In “The Treatment of Bibi Haldir,” the community feel is especially present because of the narrative voice talking as “we.” While it is very noticeable that people are often together and interacting with each other, whether this is a positive dynamic or not is once again unclear. Bibi seems to participate more in the community interactions than Boori Ma was able to, but the women she hangs out with still talk to her in a rather patronizing manner. They don’t expect her to find a husband, what with her looks, her sickness, and her quirkiness. Yet they still jokingly encourage her to dress nicer and have conversations with men on the street. They giver her advice on how to attract men and things to say. “‘Frowning like a rice pot will get you nowhere. Men require that you caress them with your expression’” (Lahiri 165). In a similar way to Boori Ma, they don’t really seem to take her seriously, and the fact that they are basically pretending to be her friend and giving her fake aspirations makes it almost worse. It’s possible to interpret their interactions with her as being pretty mean. At the same time, when Bibi starts facing more serious problems, the community does seem to step up to help her. They try to visit her, they send their children to play on the roof to keep an eye on her. “Someone donated a kerosene lamp; another gave her some old mosquito netting and a pair of socks without heels. At every opportunity we reminded her that we surrounded her, that she could come to us if she ever needed advice or aid at any time” (Lahiri 171). I was a little taken aback the first time I read this by how much the community seemed to actually do for Bibi in her time of need. However, reading it again I don’t think their treatment of her is really very impressive. After all, they donate socks without heels, they don’t try that hard to stay in contact with her even though they know she is struggling, and although they say they’ll support her, it’s hard to imagine any advice they could give her being much less condescending than their previous treatment of her. There’s also the fact that they ran Haldar out of business without hesitation, for how he was treating Bibi. I do think I would rather live with Bibi’s community than Boori Ma’s, but neither community is really shown to be all that supportive. Maybe it works for “normal” people, but people who don’t fit in are often excluded, and the community isn’t really there for them.

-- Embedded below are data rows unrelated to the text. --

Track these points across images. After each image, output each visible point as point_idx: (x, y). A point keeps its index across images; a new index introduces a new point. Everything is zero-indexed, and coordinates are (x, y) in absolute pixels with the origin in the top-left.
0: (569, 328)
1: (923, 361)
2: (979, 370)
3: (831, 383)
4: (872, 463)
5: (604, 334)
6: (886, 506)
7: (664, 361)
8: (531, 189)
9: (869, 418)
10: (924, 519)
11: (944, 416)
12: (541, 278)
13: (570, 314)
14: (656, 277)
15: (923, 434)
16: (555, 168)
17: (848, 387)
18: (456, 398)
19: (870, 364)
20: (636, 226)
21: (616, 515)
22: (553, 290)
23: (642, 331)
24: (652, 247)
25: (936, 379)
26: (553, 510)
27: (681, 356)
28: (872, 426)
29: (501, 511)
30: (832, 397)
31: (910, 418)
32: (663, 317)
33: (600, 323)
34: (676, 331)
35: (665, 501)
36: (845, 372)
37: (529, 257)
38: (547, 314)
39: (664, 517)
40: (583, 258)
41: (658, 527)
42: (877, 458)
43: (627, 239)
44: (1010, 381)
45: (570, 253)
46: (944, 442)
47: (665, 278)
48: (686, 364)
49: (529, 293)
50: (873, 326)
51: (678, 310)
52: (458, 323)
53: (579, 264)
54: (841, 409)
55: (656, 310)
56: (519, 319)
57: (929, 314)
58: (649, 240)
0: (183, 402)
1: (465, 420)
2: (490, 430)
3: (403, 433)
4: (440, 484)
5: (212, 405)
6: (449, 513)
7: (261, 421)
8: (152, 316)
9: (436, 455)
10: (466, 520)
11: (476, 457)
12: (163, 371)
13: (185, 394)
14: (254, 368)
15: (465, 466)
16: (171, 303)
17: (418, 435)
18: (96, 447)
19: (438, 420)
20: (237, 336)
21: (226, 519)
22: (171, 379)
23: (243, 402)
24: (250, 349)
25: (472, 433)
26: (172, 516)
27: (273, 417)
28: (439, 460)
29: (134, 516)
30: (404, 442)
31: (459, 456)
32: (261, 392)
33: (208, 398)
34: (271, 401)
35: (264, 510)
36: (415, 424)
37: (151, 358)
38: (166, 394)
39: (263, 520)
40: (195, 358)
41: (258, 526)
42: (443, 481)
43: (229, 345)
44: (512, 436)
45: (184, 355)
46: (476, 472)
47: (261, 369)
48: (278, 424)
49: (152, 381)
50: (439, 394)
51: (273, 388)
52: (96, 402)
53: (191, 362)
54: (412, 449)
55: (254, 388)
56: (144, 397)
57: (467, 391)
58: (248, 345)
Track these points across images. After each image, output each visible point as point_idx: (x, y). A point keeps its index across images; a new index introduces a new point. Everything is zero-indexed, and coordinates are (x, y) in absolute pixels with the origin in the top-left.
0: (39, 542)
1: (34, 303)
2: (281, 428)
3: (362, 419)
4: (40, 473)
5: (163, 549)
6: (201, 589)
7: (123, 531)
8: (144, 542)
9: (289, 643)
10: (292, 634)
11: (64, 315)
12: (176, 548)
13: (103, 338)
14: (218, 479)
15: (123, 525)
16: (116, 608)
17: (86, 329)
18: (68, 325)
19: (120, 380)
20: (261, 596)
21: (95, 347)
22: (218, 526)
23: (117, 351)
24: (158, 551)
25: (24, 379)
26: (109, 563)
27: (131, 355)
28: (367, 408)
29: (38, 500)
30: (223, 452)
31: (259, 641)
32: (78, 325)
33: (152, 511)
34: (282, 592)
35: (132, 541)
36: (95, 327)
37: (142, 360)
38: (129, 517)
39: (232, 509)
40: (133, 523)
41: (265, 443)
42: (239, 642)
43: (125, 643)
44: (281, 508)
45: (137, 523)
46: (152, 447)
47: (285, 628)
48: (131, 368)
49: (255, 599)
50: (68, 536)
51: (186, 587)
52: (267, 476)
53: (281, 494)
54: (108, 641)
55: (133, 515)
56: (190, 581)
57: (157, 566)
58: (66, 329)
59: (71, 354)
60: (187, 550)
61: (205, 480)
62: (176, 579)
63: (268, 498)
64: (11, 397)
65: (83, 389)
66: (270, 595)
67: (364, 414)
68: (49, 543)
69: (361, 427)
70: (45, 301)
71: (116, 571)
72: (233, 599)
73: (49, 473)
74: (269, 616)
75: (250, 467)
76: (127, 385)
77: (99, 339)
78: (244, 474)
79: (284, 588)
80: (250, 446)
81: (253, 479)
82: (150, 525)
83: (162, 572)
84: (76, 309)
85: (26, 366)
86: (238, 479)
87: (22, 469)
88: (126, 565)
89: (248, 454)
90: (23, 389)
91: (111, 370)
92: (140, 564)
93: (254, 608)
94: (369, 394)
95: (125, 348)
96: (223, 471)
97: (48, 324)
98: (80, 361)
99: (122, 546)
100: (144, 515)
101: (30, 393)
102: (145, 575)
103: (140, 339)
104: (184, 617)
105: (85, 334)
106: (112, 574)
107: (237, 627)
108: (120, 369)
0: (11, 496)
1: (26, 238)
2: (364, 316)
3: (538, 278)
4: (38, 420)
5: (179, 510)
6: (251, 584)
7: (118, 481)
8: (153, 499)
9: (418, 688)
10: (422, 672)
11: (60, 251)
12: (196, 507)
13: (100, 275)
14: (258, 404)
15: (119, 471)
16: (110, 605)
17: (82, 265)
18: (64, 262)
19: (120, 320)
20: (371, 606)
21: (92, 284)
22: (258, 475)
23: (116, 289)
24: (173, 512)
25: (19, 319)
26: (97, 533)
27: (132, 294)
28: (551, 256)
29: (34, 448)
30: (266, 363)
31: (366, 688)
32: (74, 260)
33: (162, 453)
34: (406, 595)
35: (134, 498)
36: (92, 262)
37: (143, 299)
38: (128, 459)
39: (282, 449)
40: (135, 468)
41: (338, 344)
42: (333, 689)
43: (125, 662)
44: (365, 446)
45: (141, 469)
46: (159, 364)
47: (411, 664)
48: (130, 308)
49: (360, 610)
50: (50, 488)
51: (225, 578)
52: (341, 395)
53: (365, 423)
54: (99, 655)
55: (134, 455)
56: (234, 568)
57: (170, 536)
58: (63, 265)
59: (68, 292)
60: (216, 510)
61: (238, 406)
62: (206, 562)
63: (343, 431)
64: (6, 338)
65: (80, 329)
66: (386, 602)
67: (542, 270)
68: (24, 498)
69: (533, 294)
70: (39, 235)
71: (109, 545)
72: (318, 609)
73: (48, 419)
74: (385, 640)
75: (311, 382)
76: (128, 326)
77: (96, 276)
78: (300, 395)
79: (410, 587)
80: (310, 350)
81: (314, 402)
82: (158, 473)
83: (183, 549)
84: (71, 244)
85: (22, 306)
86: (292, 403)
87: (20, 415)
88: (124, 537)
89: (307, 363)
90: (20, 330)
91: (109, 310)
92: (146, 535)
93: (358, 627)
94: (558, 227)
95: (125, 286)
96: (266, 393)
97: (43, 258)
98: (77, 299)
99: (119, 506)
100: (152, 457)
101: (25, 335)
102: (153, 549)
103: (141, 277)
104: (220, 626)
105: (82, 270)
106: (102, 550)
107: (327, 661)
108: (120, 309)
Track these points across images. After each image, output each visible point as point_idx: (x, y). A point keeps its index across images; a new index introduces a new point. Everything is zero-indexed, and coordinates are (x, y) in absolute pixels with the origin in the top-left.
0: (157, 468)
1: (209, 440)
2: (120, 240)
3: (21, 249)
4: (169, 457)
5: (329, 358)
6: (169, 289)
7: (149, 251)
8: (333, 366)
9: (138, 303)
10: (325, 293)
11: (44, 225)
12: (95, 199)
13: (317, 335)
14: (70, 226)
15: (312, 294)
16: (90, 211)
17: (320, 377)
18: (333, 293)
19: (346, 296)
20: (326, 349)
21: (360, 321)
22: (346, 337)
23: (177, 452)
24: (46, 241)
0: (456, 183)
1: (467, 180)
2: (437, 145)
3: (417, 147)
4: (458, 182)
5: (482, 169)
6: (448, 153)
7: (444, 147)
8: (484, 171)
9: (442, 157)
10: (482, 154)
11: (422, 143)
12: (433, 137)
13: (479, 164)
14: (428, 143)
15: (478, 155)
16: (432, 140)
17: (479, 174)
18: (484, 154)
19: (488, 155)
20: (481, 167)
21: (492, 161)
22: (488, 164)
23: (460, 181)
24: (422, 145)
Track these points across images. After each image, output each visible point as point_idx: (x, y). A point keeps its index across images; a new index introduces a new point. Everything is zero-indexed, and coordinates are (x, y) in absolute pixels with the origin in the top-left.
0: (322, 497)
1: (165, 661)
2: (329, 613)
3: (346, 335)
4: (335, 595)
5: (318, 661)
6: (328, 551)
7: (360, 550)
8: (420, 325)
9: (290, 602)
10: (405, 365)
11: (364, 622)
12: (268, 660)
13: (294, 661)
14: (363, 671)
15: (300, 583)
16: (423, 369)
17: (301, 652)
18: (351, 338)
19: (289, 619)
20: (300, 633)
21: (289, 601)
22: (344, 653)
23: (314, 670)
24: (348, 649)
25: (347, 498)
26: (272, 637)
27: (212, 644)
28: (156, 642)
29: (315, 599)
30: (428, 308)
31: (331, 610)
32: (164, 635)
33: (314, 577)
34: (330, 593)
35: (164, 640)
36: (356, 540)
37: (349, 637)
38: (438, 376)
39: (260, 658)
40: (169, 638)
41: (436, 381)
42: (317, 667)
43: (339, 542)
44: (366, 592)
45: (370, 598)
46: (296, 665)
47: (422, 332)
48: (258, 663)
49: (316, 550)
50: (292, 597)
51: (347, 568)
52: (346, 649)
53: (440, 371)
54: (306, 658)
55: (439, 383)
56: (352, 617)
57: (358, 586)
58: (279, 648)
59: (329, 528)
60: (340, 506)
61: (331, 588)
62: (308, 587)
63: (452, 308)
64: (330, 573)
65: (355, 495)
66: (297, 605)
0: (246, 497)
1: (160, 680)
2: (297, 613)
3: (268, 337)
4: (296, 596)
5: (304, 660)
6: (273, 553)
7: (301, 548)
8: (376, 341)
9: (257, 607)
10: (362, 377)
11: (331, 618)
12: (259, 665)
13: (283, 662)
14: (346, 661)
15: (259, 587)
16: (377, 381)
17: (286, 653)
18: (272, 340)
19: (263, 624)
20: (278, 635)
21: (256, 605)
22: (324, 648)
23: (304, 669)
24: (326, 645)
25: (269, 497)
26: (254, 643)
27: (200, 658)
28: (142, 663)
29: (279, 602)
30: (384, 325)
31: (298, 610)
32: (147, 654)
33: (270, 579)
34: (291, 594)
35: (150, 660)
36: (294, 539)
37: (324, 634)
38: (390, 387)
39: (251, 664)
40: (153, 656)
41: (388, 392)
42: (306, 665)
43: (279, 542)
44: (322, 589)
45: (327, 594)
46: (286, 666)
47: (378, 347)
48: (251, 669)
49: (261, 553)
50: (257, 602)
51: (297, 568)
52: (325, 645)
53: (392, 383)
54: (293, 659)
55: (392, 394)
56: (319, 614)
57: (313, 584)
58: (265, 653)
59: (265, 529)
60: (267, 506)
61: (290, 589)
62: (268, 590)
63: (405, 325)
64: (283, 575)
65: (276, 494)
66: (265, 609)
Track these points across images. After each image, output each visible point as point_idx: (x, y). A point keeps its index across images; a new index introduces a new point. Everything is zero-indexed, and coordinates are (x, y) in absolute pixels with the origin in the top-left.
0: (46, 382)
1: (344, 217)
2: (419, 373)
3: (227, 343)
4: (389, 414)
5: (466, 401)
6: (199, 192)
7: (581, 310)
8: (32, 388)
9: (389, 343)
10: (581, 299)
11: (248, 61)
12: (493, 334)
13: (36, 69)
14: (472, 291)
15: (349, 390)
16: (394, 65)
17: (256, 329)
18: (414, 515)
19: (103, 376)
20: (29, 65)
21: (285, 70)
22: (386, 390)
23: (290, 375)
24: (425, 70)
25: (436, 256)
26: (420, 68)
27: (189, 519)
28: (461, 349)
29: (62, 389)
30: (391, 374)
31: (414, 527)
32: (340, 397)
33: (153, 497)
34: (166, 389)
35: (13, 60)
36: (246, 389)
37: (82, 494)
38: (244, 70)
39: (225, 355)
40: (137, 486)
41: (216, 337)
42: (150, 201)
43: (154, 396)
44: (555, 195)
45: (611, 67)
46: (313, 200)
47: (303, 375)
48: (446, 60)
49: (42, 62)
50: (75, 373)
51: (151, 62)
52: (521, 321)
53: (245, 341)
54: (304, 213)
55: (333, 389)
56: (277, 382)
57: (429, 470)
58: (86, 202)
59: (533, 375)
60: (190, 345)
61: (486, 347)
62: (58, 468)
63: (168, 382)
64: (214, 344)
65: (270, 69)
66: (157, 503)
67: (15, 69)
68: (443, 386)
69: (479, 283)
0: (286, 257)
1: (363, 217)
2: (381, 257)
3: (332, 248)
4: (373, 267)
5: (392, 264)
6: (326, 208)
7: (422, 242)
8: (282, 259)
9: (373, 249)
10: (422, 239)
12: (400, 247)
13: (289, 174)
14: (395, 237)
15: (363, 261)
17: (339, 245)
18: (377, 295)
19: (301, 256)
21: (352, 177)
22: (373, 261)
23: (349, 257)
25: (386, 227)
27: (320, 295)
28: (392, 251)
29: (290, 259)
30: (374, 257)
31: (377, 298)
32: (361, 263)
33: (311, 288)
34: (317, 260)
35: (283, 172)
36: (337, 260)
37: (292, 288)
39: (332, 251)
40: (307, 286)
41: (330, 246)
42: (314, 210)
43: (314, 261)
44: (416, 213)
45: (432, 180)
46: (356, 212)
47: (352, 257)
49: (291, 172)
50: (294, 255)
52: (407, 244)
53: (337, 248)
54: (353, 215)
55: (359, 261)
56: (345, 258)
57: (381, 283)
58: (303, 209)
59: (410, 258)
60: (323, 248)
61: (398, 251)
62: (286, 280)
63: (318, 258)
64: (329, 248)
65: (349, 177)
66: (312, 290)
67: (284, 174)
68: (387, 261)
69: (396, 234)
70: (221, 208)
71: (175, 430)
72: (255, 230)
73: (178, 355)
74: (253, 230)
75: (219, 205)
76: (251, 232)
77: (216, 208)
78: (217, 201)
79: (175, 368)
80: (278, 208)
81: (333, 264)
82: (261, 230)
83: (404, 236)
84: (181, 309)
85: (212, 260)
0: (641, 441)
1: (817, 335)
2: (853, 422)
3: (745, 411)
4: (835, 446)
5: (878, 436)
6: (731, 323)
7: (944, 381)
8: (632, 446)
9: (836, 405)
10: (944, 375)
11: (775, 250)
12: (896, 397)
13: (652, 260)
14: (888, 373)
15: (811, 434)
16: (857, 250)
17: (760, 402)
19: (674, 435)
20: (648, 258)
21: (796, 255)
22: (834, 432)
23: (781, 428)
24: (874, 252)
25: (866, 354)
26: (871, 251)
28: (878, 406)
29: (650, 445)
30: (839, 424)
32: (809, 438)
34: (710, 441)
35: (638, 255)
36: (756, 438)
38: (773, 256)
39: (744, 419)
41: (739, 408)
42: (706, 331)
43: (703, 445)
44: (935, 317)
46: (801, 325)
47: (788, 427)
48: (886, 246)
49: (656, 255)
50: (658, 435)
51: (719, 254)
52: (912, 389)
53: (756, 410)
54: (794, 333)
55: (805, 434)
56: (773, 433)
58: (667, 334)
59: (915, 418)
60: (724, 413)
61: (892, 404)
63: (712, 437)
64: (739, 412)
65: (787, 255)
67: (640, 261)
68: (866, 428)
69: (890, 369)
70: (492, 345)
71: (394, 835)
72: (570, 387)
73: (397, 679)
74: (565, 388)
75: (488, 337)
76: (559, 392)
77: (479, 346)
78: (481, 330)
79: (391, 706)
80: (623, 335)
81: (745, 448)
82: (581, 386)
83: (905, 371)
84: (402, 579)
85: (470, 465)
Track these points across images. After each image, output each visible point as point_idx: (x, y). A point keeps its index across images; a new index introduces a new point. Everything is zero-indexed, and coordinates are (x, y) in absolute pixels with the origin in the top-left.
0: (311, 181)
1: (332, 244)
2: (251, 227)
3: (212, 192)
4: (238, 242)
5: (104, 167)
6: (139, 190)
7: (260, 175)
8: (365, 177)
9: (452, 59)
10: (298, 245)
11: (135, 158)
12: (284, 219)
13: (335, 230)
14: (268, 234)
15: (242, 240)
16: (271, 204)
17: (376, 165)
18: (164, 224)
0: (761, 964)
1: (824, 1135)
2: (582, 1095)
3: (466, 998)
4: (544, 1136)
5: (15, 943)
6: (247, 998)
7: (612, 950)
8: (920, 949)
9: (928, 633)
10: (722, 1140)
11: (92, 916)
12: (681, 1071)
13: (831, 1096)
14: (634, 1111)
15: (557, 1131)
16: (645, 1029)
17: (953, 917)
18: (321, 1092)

That being said, I don’t think the point Lahiri is trying to make is that the sense of community in India is not really that special, or that it is always exclusive and fake. After all, the community in America is basically shown to be nonexistent. The Indian characters in the U.S. are extremely lonely and having difficulty adapting to their environment. Mrs. Sen is a prime example of this. She is overwhelmed by seemingly simple aspects of assimilating into American culture, such as learning to drive and eating chicken instead of fish. “If she passed a person, she waved. If she saw a bird twenty feet in front of her, she beeped the horn with her index finger and waited for it to fly away” (Lahiri 120). Mrs. Sen is more aware of community, or a lackthereof, than most Americans seem to be. And as a result, she feels very distant from everybody else, even her husband, and more restricted. But as we see with Mrs. Croft and the narrator of “The Third Continent,” it is possible to find very strong communities in America and to assimilate smoothly into another culture. So Lahiri gives us a rather complex view of these two countries and leaves it up to us to decide the positive and negative features of both. While India seems to have a stronger community feeling, it’s impossible to universally praise all of its social interactions when Lahiri gives us stories about people such as Boori Ma and Bibi Haldar. Instead, I think the positive element of India that America lacks is perhaps more of a cultural identity--an appreciation for food, for customs, for things having their place. These things create a sense of community that is perhaps more apparent once you’ve left it than when you’re still there, and is what people like Mrs. Sen seem to miss the most about India.